A simple command line program to generate relevant descriptors from point cloud data (.PCD files) before exporting the results into Numpy Files (.NPY files) used with python.
Important : there is no need for installation.
In order to use it, you must follow these steps:
- Download the latest release from
https://github.com/yyaddaden/PointCloudDescriptors/releases
, - Extract the binary file,
- Open the command line prompt,
- Use it with the instructions below (see Basic Usage).
This project is built using these technologies:
- Programming Language: C++
- Libraries:
- PCL (Point Cloud Library) with all the dependicies: https://pointcloudlibrary.github.io/
- CNPY: https://github.com/rogersce/cnpy
- Integrated Development Environment: Microsoft Visual Studio 2019 Community x64
In order to use the program, four different parameters must be provided:
- The descriptors to extract:
- 1: Signature of Histograms of Orientations SHOT [1],
- 2: RGB Signature of Histograms of Orientations SHOT RGB [1],
- 3: Unique Shape Context USC [2].
- The input .pcd file (point cloud data),
- The output .npy file (numpy file),
- The search radius (normals and descriptor parameter).
Below a demonstration:
Optional parameter: The fifth parameter allow to perform downsampling to reduce the number of points.
The apple.pcd
file used for the demonstration can be found under the folder resources
.
It is provided from the RGB-D Object Dataset: https://rgbd-dataset.cs.washington.edu/dataset/rgbd-dataset_pcd_ascii/
Below the display of apple.pcd
file in the program CloudCompare:
This command line program (PointCloudDescriptor) includes several features:
- Feature generation by selecting one of the provided descriptors (see the list above),
- Export to a format (Numpy File or .NPY) commonly used in Python,
- Perform downsampling to reduce the complexity of the point cloud (optional fifth parameter).
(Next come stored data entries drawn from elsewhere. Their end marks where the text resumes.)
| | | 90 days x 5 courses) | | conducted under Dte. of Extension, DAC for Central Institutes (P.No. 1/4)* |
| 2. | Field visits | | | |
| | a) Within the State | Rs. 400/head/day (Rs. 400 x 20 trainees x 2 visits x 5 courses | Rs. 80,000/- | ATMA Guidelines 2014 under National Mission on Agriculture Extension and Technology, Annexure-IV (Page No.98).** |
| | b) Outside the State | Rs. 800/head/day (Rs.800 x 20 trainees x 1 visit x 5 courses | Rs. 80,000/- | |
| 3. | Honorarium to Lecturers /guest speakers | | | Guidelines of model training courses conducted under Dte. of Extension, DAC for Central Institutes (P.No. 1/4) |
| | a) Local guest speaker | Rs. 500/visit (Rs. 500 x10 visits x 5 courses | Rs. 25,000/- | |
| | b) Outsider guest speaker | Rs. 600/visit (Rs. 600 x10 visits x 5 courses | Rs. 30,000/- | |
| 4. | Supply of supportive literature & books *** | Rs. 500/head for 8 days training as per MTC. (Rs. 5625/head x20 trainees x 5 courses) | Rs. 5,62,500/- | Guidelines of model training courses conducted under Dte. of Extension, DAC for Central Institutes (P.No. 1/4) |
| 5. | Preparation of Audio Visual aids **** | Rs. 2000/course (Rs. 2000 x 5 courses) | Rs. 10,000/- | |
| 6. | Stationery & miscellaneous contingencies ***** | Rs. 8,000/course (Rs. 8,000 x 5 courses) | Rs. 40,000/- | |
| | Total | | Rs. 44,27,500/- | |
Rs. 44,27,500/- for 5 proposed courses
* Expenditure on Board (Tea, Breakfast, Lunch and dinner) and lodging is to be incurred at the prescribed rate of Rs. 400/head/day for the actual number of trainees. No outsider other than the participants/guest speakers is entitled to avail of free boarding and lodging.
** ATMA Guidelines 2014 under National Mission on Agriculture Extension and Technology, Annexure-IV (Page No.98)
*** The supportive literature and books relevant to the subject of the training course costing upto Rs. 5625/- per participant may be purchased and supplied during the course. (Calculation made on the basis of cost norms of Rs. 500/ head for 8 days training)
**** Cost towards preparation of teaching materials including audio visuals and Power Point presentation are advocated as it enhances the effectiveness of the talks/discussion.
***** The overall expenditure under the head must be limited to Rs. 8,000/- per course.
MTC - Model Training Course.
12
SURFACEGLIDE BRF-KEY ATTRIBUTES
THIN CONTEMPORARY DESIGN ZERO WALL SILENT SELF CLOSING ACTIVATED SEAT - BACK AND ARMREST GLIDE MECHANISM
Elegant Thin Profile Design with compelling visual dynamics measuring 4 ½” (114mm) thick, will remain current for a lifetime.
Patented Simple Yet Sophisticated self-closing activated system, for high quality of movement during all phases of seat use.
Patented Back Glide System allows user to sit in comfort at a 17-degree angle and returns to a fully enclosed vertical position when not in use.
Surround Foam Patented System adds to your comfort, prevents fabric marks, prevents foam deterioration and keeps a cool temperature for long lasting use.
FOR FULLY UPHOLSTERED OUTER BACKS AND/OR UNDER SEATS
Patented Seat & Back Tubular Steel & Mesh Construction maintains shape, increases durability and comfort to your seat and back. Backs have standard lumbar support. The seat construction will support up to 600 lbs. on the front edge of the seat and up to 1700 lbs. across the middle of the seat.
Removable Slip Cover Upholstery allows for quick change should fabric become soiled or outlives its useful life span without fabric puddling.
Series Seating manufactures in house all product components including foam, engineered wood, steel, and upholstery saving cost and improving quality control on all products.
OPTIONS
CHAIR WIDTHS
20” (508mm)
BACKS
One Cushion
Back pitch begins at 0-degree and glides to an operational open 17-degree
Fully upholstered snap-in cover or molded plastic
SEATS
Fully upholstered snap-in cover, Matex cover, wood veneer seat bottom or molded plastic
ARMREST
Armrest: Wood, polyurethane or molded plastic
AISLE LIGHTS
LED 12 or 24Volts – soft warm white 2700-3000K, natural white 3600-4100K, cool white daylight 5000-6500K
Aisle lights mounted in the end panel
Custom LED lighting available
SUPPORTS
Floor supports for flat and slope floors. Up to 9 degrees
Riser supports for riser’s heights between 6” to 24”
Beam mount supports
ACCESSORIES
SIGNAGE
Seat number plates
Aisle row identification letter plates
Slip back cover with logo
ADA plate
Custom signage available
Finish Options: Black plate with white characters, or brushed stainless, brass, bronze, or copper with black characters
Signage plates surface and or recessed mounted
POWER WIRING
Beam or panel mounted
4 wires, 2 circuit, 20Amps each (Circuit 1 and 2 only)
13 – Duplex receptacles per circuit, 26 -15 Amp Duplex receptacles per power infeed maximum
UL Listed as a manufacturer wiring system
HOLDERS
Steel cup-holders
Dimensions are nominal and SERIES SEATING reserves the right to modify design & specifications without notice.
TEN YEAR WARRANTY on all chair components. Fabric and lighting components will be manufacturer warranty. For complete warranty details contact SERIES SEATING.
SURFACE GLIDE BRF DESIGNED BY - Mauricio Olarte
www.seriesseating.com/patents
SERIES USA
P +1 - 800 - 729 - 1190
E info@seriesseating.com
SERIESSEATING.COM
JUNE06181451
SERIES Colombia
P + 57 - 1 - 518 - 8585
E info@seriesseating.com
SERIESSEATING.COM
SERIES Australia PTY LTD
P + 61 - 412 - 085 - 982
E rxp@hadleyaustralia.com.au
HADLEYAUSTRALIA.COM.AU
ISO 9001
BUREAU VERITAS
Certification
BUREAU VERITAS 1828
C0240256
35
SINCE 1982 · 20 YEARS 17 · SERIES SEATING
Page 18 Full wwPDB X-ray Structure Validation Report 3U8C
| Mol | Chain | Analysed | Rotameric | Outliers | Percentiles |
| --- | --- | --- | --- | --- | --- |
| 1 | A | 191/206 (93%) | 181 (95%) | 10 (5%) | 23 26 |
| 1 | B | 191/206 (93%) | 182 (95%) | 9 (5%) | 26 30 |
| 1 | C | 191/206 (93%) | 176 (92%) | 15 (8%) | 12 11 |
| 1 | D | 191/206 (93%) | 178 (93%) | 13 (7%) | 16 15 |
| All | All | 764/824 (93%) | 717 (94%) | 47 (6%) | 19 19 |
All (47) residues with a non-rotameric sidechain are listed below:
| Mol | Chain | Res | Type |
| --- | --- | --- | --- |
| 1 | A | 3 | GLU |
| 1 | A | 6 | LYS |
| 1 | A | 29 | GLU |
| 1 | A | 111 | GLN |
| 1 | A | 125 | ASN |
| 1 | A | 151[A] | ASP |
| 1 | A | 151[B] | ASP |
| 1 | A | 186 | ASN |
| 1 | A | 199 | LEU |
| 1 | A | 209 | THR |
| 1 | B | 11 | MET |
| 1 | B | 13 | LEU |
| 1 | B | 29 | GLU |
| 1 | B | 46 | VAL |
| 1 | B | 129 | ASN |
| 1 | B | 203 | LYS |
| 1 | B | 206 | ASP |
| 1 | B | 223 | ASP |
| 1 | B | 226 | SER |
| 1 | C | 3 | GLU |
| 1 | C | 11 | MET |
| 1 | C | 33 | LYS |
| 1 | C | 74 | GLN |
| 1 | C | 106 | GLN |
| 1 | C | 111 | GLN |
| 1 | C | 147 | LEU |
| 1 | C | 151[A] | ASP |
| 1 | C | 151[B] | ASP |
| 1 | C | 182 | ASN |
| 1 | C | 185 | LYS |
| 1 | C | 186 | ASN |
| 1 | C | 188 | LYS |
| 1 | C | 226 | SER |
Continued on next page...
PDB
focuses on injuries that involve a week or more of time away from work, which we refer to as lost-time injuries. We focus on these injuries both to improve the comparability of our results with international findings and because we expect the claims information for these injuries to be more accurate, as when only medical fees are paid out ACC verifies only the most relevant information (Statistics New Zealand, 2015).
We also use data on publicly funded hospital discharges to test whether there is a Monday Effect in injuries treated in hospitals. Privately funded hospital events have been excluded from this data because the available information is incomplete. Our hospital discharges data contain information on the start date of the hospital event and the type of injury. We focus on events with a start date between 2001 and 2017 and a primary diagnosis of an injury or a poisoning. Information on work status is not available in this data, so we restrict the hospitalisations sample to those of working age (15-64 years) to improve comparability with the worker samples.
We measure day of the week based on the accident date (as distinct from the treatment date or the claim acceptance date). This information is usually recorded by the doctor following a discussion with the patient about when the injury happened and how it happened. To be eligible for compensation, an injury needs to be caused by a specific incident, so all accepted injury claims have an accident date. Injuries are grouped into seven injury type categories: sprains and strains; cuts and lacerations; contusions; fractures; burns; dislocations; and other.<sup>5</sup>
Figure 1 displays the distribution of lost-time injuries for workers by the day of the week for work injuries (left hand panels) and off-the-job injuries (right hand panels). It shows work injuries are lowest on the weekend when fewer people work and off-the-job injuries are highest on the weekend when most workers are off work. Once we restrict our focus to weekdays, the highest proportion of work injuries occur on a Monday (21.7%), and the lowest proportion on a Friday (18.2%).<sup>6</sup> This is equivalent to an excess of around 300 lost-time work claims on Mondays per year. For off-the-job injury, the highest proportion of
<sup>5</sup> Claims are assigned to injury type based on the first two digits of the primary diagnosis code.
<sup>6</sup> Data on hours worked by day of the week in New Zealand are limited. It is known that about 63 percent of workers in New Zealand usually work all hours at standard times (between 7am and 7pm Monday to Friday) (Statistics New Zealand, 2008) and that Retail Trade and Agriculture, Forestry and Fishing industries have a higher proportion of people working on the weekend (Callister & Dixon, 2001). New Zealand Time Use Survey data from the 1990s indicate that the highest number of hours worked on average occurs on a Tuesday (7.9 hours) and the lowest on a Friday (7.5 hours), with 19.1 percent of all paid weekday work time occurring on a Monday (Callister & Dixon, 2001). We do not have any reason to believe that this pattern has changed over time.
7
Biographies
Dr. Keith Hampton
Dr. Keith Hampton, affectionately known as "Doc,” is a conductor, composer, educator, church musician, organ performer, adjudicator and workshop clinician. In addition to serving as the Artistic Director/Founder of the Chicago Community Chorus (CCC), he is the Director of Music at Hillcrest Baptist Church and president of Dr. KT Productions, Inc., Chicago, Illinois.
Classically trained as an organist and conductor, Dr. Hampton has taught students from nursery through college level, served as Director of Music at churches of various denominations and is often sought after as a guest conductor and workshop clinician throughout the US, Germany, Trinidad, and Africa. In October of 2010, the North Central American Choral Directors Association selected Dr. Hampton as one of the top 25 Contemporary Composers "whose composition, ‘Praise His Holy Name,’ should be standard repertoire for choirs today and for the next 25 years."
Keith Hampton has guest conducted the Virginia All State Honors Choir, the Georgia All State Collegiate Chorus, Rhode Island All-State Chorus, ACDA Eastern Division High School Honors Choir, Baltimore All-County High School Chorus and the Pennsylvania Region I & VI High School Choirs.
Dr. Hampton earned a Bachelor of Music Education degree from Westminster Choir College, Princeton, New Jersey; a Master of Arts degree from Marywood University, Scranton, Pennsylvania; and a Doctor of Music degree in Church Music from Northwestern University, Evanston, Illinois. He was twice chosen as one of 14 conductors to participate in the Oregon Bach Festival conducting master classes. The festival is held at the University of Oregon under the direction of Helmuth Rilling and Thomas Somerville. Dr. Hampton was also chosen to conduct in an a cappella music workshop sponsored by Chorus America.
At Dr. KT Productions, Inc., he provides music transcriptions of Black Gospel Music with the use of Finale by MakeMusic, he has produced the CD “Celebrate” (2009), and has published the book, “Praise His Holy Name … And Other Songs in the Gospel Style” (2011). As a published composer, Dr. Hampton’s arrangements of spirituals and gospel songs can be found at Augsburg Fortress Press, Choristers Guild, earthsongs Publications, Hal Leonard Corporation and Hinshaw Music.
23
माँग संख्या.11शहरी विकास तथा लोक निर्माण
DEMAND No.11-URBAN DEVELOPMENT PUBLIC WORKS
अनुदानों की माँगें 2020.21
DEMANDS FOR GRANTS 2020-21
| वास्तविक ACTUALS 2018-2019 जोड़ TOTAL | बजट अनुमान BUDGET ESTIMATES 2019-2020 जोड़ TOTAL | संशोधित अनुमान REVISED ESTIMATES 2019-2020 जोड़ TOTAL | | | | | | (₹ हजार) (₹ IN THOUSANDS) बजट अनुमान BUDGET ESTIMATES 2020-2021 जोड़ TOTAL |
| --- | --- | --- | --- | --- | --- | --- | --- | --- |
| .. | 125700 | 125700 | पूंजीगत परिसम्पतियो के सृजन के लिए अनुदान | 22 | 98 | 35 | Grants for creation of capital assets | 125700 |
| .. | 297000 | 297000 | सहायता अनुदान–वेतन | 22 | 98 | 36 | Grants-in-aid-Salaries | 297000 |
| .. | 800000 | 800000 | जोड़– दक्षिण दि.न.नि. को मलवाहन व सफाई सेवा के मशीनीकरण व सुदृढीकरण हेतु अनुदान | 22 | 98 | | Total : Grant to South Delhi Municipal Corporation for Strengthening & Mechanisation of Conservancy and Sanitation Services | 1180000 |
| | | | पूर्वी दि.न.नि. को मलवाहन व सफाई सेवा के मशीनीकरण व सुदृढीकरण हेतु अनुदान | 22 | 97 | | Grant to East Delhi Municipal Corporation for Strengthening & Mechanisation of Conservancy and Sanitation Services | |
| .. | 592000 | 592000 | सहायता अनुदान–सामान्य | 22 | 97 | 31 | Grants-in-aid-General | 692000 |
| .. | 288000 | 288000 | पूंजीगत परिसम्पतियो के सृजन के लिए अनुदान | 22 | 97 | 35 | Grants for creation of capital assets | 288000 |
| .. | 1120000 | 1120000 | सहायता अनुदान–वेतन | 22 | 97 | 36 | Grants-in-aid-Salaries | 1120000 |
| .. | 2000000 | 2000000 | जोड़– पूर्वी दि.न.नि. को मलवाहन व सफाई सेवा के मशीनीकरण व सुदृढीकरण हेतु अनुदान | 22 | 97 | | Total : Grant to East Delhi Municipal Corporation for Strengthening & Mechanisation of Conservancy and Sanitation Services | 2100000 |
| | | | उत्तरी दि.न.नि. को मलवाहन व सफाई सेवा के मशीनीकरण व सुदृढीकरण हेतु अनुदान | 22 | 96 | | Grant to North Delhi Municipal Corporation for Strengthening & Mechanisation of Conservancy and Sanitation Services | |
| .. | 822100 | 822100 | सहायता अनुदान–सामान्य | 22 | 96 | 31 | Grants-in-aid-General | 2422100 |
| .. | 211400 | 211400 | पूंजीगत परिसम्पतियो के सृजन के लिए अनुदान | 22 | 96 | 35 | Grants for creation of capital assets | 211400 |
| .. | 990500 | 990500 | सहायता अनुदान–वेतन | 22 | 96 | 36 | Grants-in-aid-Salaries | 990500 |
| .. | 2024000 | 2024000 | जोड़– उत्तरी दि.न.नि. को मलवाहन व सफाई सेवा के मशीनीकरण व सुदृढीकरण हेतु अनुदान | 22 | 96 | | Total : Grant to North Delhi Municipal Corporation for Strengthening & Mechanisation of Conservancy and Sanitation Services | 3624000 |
In order to contribue to this projet, there are two options :
- Option 1 : 🍴 Fork this repo!
- Option 2 : 👯 Clone this repo to your local machine using
https://github.com/yyaddaden/PointCloudDescriptors.git
[1] Salti, S., Tombari, F., & Di Stefano, L. (2014). SHOT: Unique signatures of histograms for surface and texture description. Computer Vision and Image Understanding, 125, 251-264.
[2] Tombari, F., Salti, S., & Di Stefano, L. (2010, October). Unique shape context for 3D data description. In Proceedings of the ACM workshop on 3D object retrieval (pp. 57-62).